(Collected data entries)
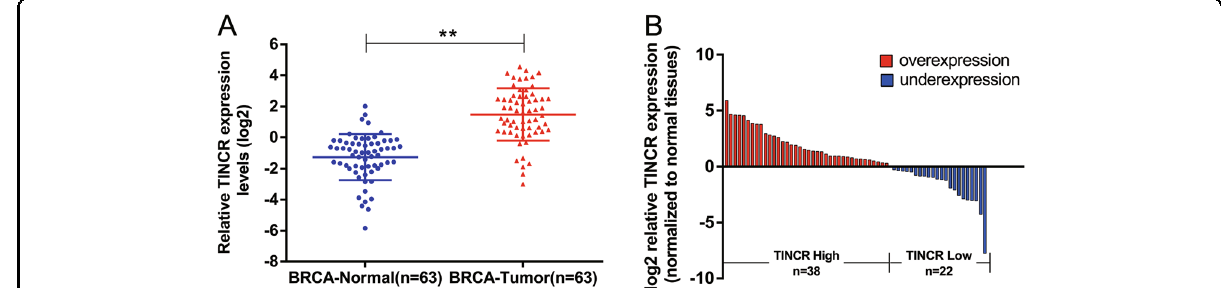
Fig. 1 The relative expression of TINCR in breast cancer tissues and its clinical signi fi cance. A Data from the TCGA database shows the relative expression of TINCR in 63 pairs of breast cancer and adjacent normal tissues. B The qRT-PCR experiment detected the relative expression of TINCR in 60 pairs of breast cancer tissues and their adjacent non-cancerous tissues. According to the level of TINCR expression, the tissues were divided into two groups: TINCR high expression group and TNCR low expression group. Error bars indicate mean ± standard errors of the mean. The mean values of two groups were compared via paired, two-tailed Student t tests. * P < 0.05, ** P <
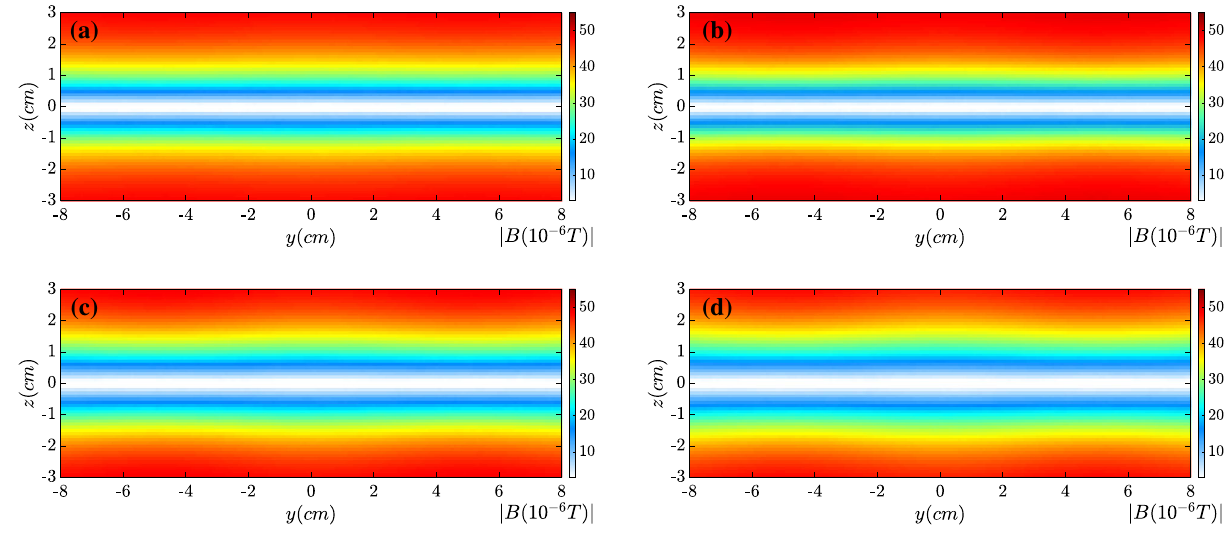
Figure 8. Distribution of magnetic field strength along x = 0 at ( a ) t = 0.3 µ s , ( b ) t = 0.5 µ s , ( c ) t = 0.7 µ s and ( d ) t = 0.8 µ s . By the electron wobbling motion along y , magnetic reconnection is mitigated well.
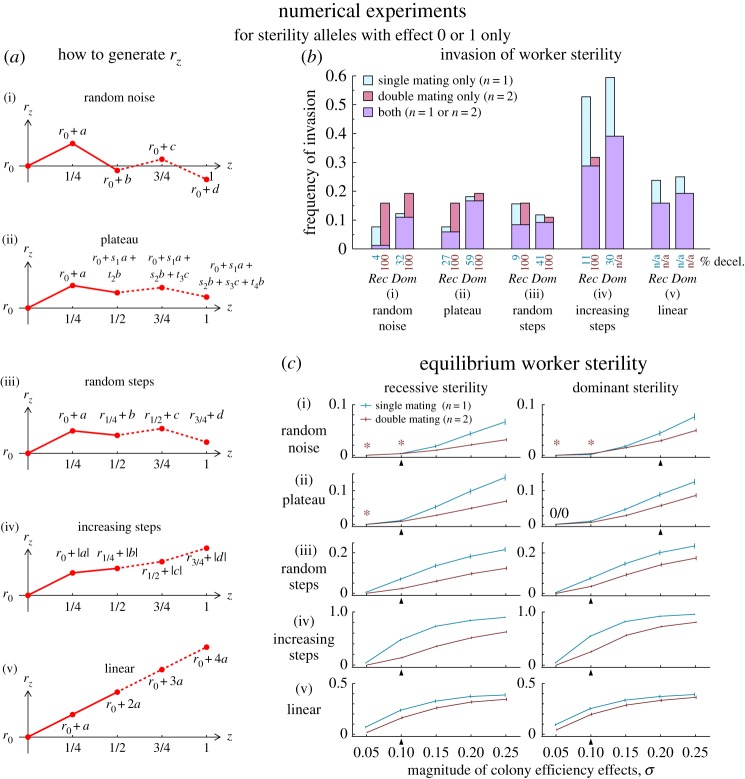
Here, we compare the evolution of worker sterility under single (n=1) versus double mating (n=2) by revisiting the numerical experiments of Olejarz et al. [19]. (a) There are many possible ways to construct the colony efficiency function rz based on picking random numbers from a normal distribution. Five alternatives are shown here, including the two procedures used by Olejarz et al. (‘Random noise’, their Procedure 1, and ‘Plateau’, their Procedure 2; see Methods). For testing whether sterility invades, only two points are needed (solid lines), but this can be extended to four points (dashed lines) for measuring sterility at equilibrium. (b) We record the frequency of invasion of a full-sterility allele under single versus double mating, running 10 million experiments for each scenario. Percentages beneath the bar chart show that an initially decelerating rz is required for sterility to invade under double mating only (see Methods). (c) We record the average worker sterility at equilibrium over 5000 experiments for each scenario. Except when rz is constructed using the ‘random noise’ or ‘plateau’ procedure for a small magnitude of efficiency effects (asterisks), single mating tends to promote average worker sterility at equilibrium relative to double mating (the 0/0 denotes no worker sterility under either single or double mating). This can happen even if sterility is more likely to invade under double mating (for example, compare results of procedures (i)–(iii) in (b) versus (c)). Arrowheads beneath the x-axis show where parameters coincide with those used in (b). The ‘magnitude of colony efficiency effects’ is the standard deviation of normally distributed variates used for constructing rz. For (b) and (c), we assume pz=0.2+0.8z. See Methods for details.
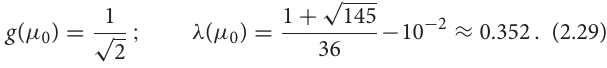
FIGURE 2 | Behavior of the 1-loop RGI effective potential (2.19) (green), the tree-level RGI effective potential (2.23) (blue), and the non-improved result (2.4) (red) with the choices (2.29) at the reference scale µ 0 . The RGI scale choice ϕ was µ * ( ϕ ) =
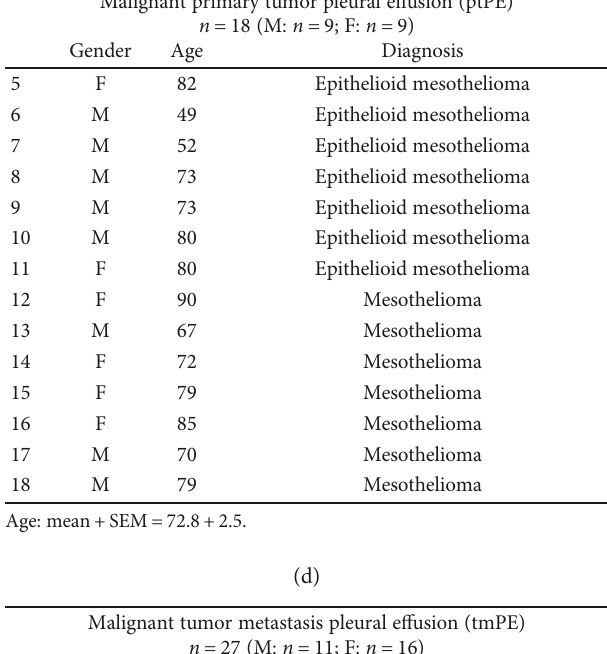
Table 1: Characteristics of all patients with pleural e ff usion analyzed.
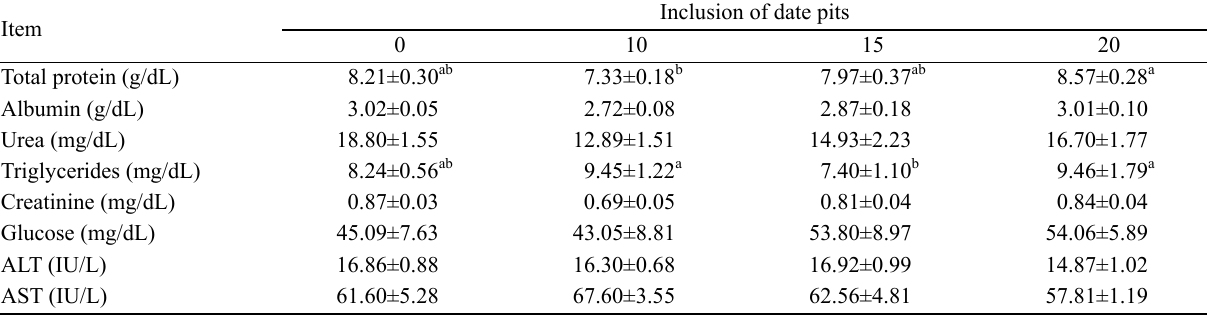
Table 4. Serum biochemical values of Ardi lactating goats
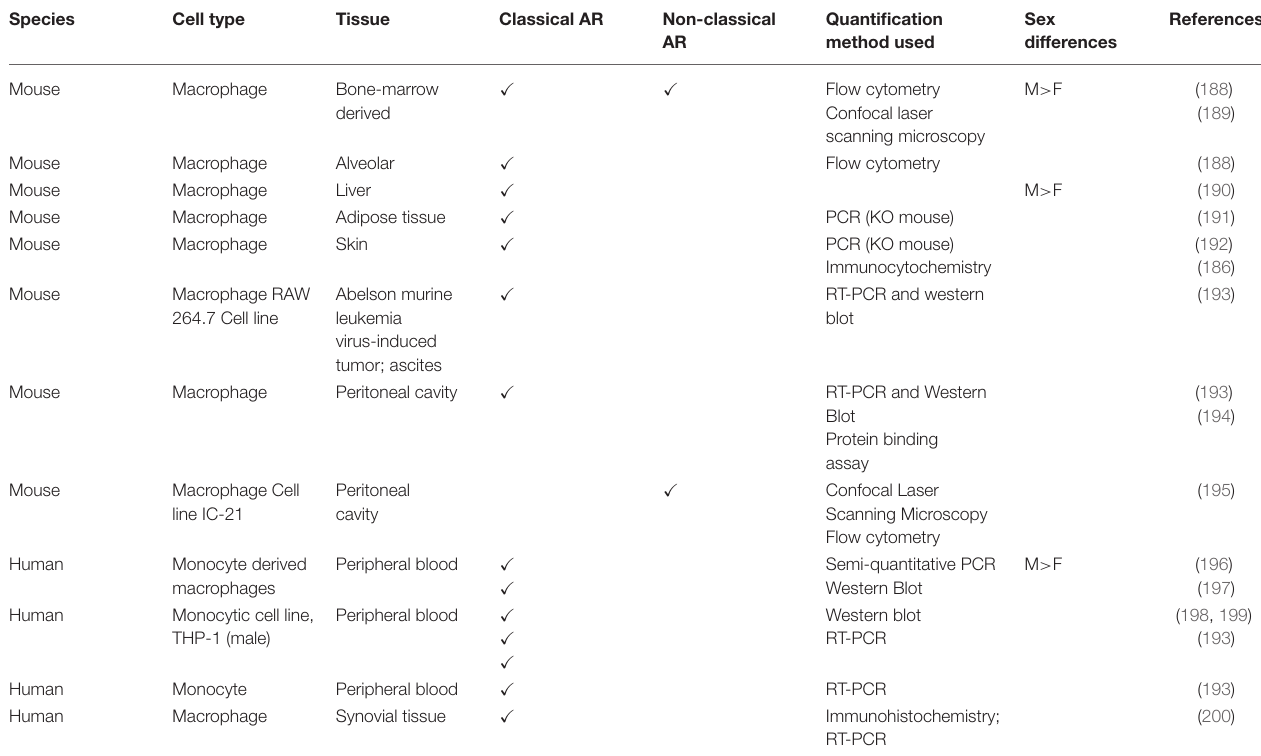
TABLE 1 | Androgen receptor expression in mouse and human monocytes and macrophages.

* Activity *
Whenever a line above includes the string "expression", copy it.

* Problem solution *
Fig. 1 The relative expression of TINCR in breast cancer tissues and its clinical signi fi cance. A Data from the TCGA database shows the relative expression of TINCR in 63 pairs of breast cancer and adjacent normal tissues. B The qRT-PCR experiment detected the relative expression of TINCR in 60 pairs of breast cancer tissues and their adjacent non-cancerous tissues. According to the level of TINCR expression, the tissues were divided into two groups: TINCR high expression group and TNCR low expression group. Error bars indicate mean ± standard errors of the mean. The mean values of two groups were compared via paired, two-tailed Student t tests. * P < 0.05, ** P <
TABLE 1 | Androgen receptor expression in mouse and human monocytes and macrophages.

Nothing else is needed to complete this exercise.